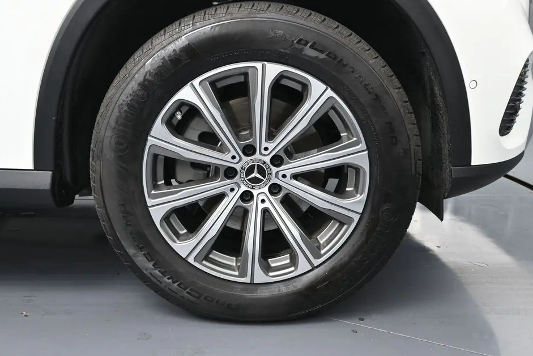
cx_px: 247
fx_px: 556
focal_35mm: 38
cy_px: 168
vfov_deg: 35.5
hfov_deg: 51.2
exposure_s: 1/125
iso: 720
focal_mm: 23
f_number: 4.2
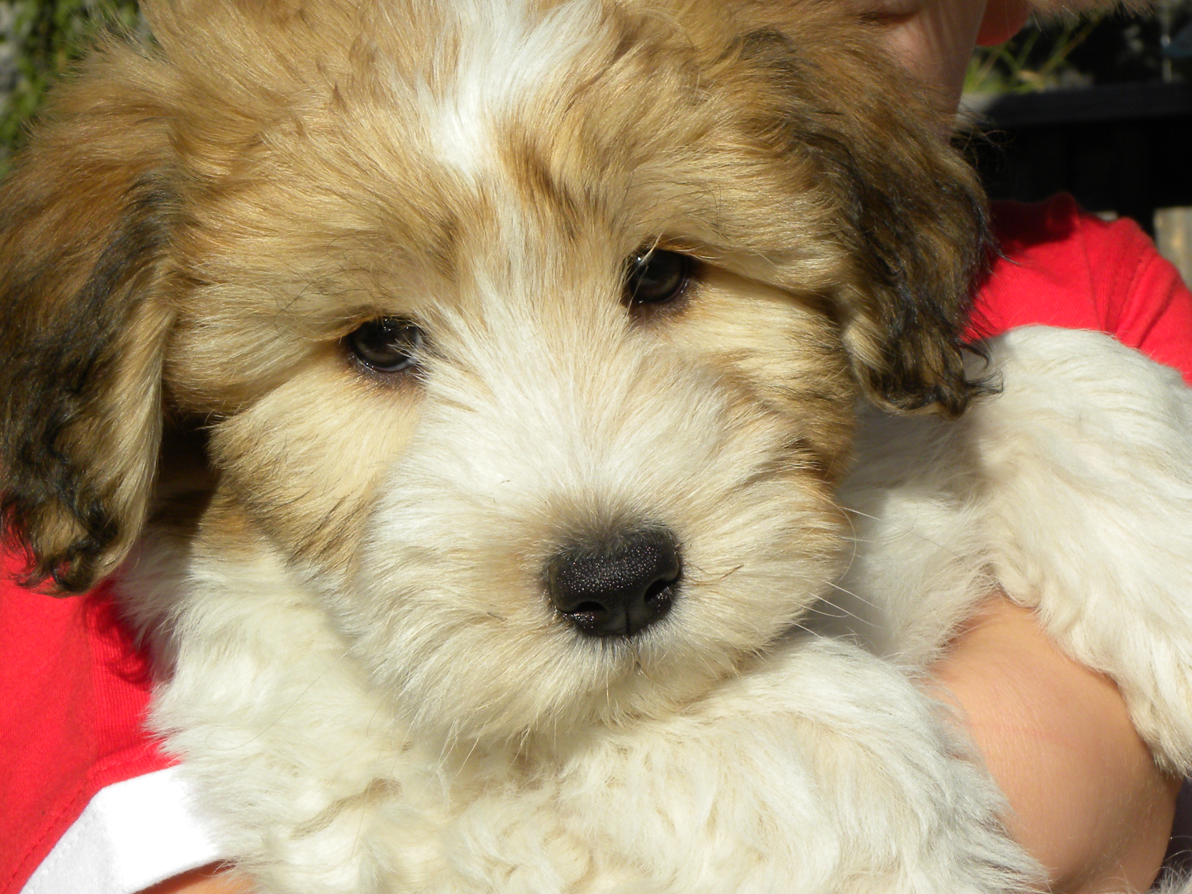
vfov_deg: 14.2
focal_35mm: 104
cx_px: 702
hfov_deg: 18.9
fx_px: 3581
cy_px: 386
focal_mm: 13.4
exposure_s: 1/326
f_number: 7.1
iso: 64
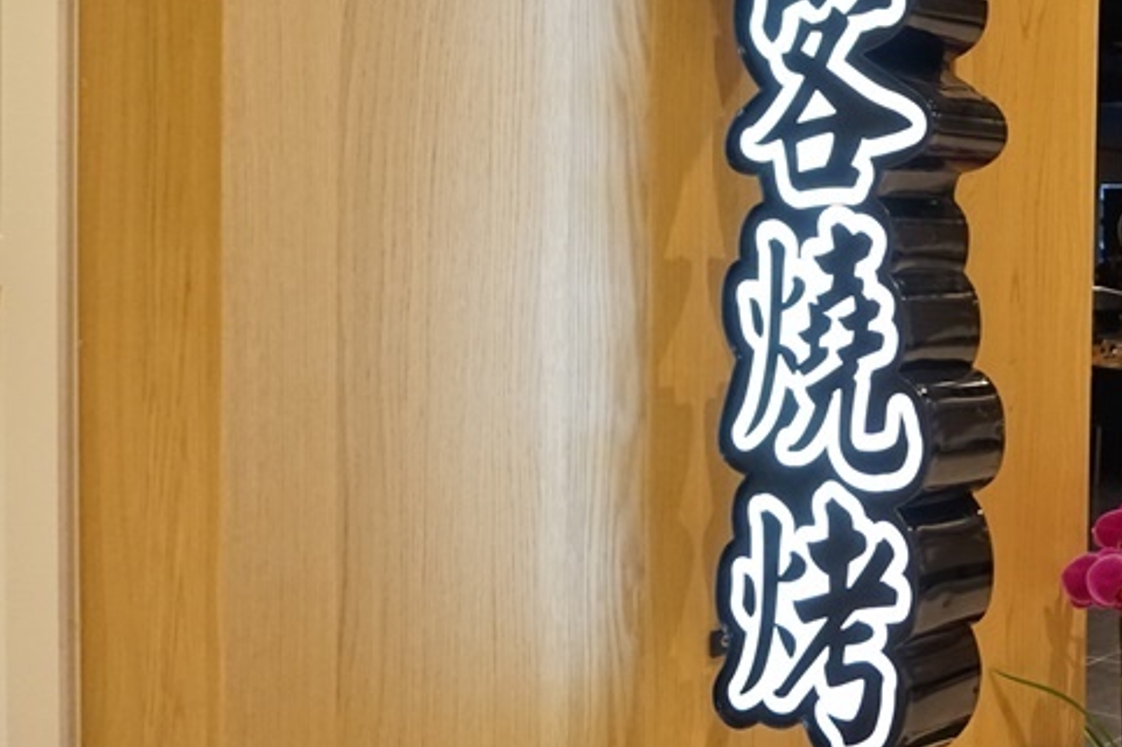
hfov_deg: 34.4
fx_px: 1589
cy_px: 297
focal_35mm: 51
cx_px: 1185
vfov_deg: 26.4
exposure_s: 1/160
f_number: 3.5
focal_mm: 16
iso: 2000
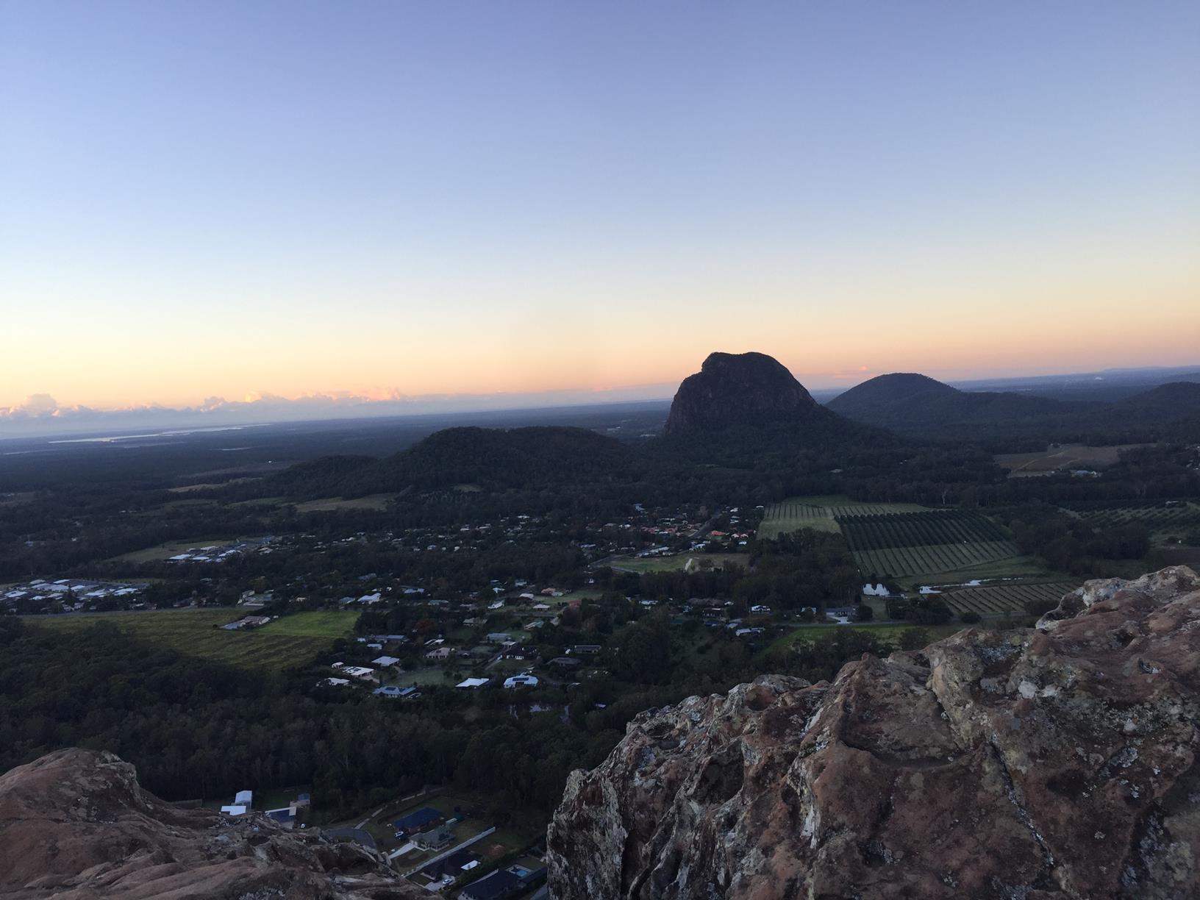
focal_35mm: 29
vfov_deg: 48.2
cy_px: 450
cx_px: 600
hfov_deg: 61.7
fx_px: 1005
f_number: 2.2
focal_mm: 4.15
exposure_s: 1/180
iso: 32
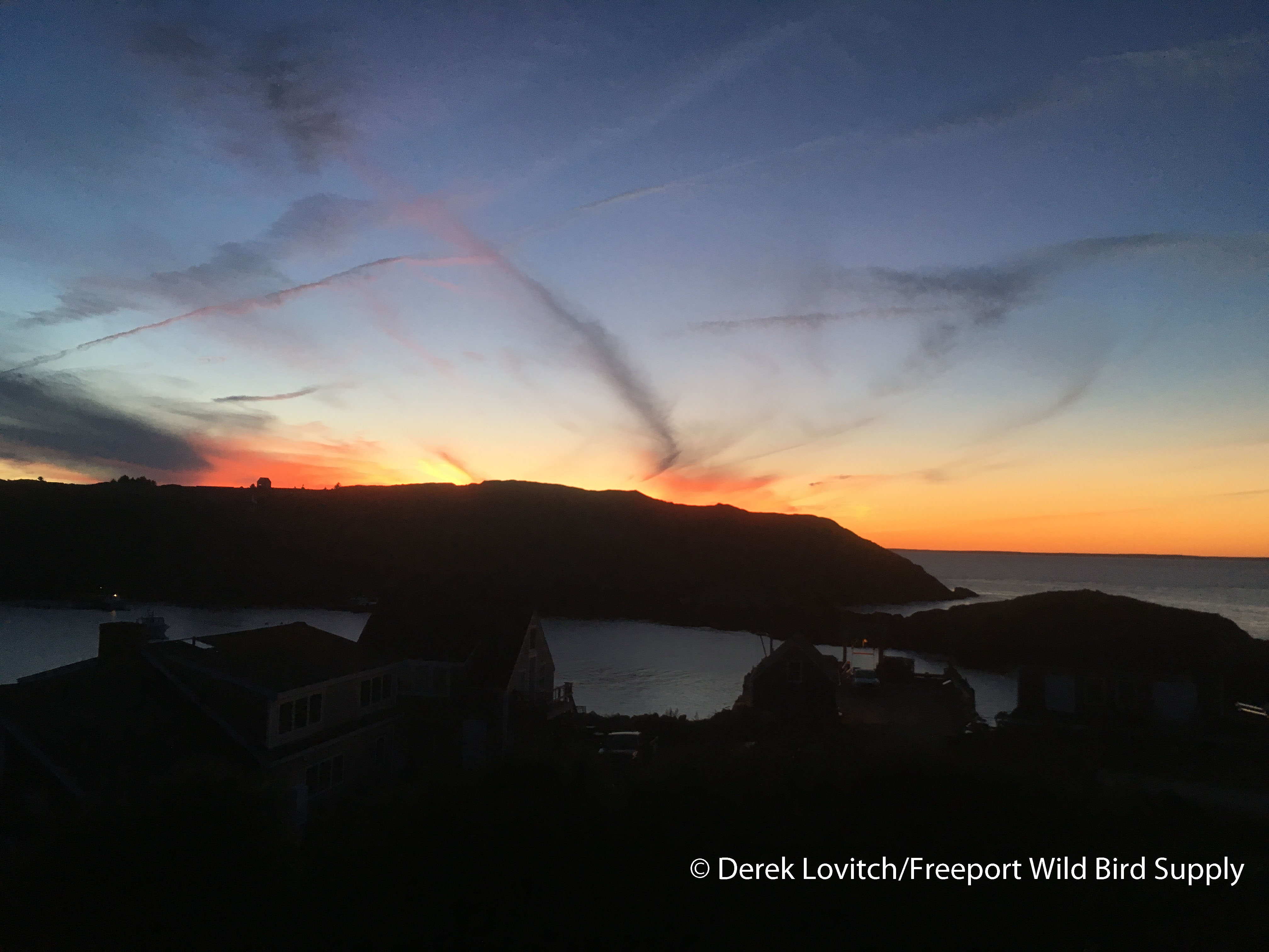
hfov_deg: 61.7
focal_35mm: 29
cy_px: 476
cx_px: 634
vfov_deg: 48.2
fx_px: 1063
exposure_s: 1/30
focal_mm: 4.15
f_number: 2.2
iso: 25
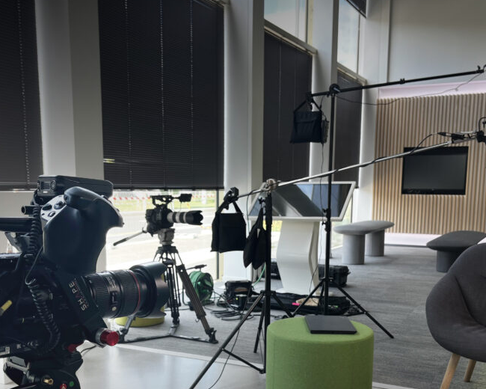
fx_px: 575
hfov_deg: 45.8
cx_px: 259
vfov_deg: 36.7
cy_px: 276
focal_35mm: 40
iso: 32
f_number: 1.6
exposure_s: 1/109
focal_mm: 5.1
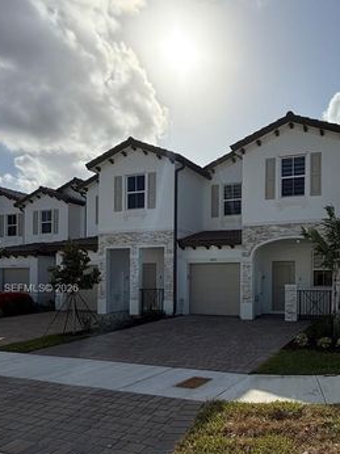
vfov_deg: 64.2
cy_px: 289
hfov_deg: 48.4
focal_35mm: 27
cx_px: 272
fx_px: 354
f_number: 2.2
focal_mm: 2.22
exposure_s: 1/5155
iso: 80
------------
Aim of the task: Everything in the records except the pictures is to be repeated exactly.

Reply:
cx_px: 247
fx_px: 556
focal_35mm: 38
cy_px: 168
vfov_deg: 35.5
hfov_deg: 51.2
exposure_s: 1/125
iso: 720
focal_mm: 23
f_number: 4.2
vfov_deg: 14.2
focal_35mm: 104
cx_px: 702
hfov_deg: 18.9
fx_px: 3581
cy_px: 386
focal_mm: 13.4
exposure_s: 1/326
f_number: 7.1
iso: 64
hfov_deg: 34.4
fx_px: 1589
cy_px: 297
focal_35mm: 51
cx_px: 1185
vfov_deg: 26.4
exposure_s: 1/160
f_number: 3.5
focal_mm: 16
iso: 2000
focal_35mm: 29
vfov_deg: 48.2
cy_px: 450
cx_px: 600
hfov_deg: 61.7
fx_px: 1005
f_number: 2.2
focal_mm: 4.15
exposure_s: 1/180
iso: 32
hfov_deg: 61.7
focal_35mm: 29
cy_px: 476
cx_px: 634
vfov_deg: 48.2
fx_px: 1063
exposure_s: 1/30
focal_mm: 4.15
f_number: 2.2
iso: 25
fx_px: 575
hfov_deg: 45.8
cx_px: 259
vfov_deg: 36.7
cy_px: 276
focal_35mm: 40
iso: 32
f_number: 1.6
exposure_s: 1/109
focal_mm: 5.1
vfov_deg: 64.2
cy_px: 289
hfov_deg: 48.4
focal_35mm: 27
cx_px: 272
fx_px: 354
f_number: 2.2
focal_mm: 2.22
exposure_s: 1/5155
iso: 80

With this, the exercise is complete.